Big Data is very popular for handling different varieties of data. Variety here talks about type of data to be stored and processed.
Types of Data Variety:
- Strutured Data
- Unstructured Data
- Semi-Structured Data
Structured Data
Data which has some structure or more precisely we can say data which has rigid schema.
Example:
Relational Databases - IBM DB2, Teradata, Oracle Databases, etc
All above databases have rigid structure and we have follow the structure while loading the data. If we consider table in relational database, it will be created with column definition and whenever we have to load data into this table, column definition has to followed, we cannot enter character data into Integer column.
Some Useful Teminologies:
whenever we have strictly follow the schema then it is termed as
Rigid Schema.
Whenever we have to strictly follow the table schema while loading or writing the data , is termed as
Schema on Write.
Whenever we have to follow schema while reading or accessing data, is termed as
Schema on Read.
UnStructured Data
Data which has no structure or more precisely we can say data which has no schema.
Example:
Text data, FaceBook posts, Tweeter tweets, Images, videos, logs (Web logs, Audit logs, System logs), emails, Sensor data, CCTV footage, market events, data from socila feeds, mobile phone calls call center conversatons, etc.

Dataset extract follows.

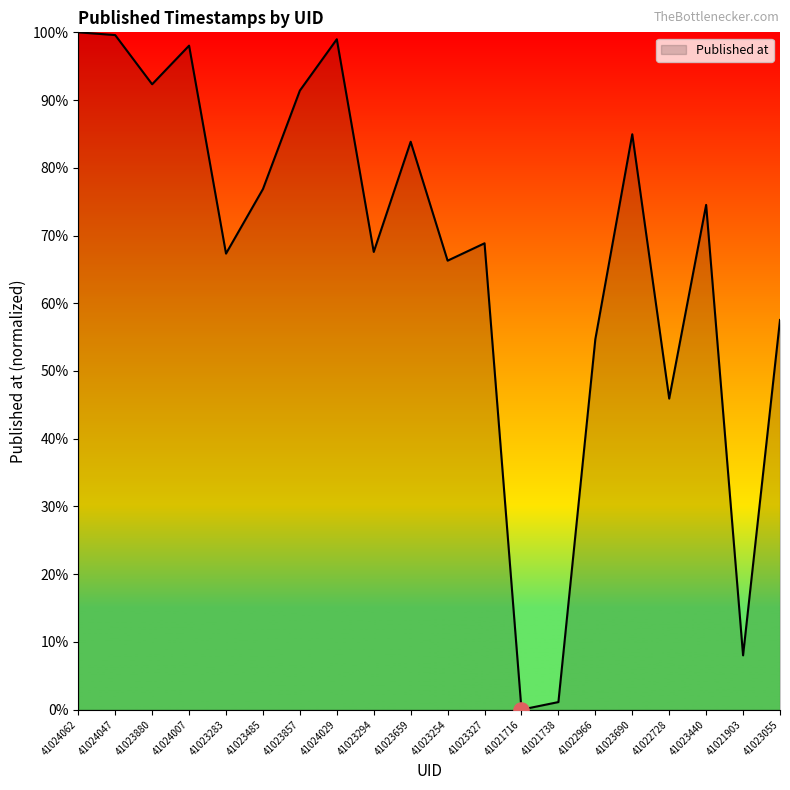

What is the change in value from 41023880 to 41023254?

-26.0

Today world has close to 90% of unstructured data and its growing at very high speed.
90% of unstructured data is created within last 3-4 years only. This sudden data explosion has gifted Big data Technologies very high growth.
In 2010, Big data market was ~ $3.2 Billion
In 2015, Forcasted ~ $17 Billion
In 2017, ~ $20 Billion
(Dont rely on above forcasted values as collected from some websites, these are approxiamations only)
Semi-Structured Data
Data which has some structure or we can say data which has some schema but it is not required to follow the schema rigidly.
Example: Excel sheets
In excel sheets, we can store data in form of rows and columns. we can declare the definition for columns as we do in relational database table declaration, but here we can enter character data in numeric column and numeric data in character columns.
Data with structure or schema but not required to follow rigidly while loading data is termed as Semi Structured data.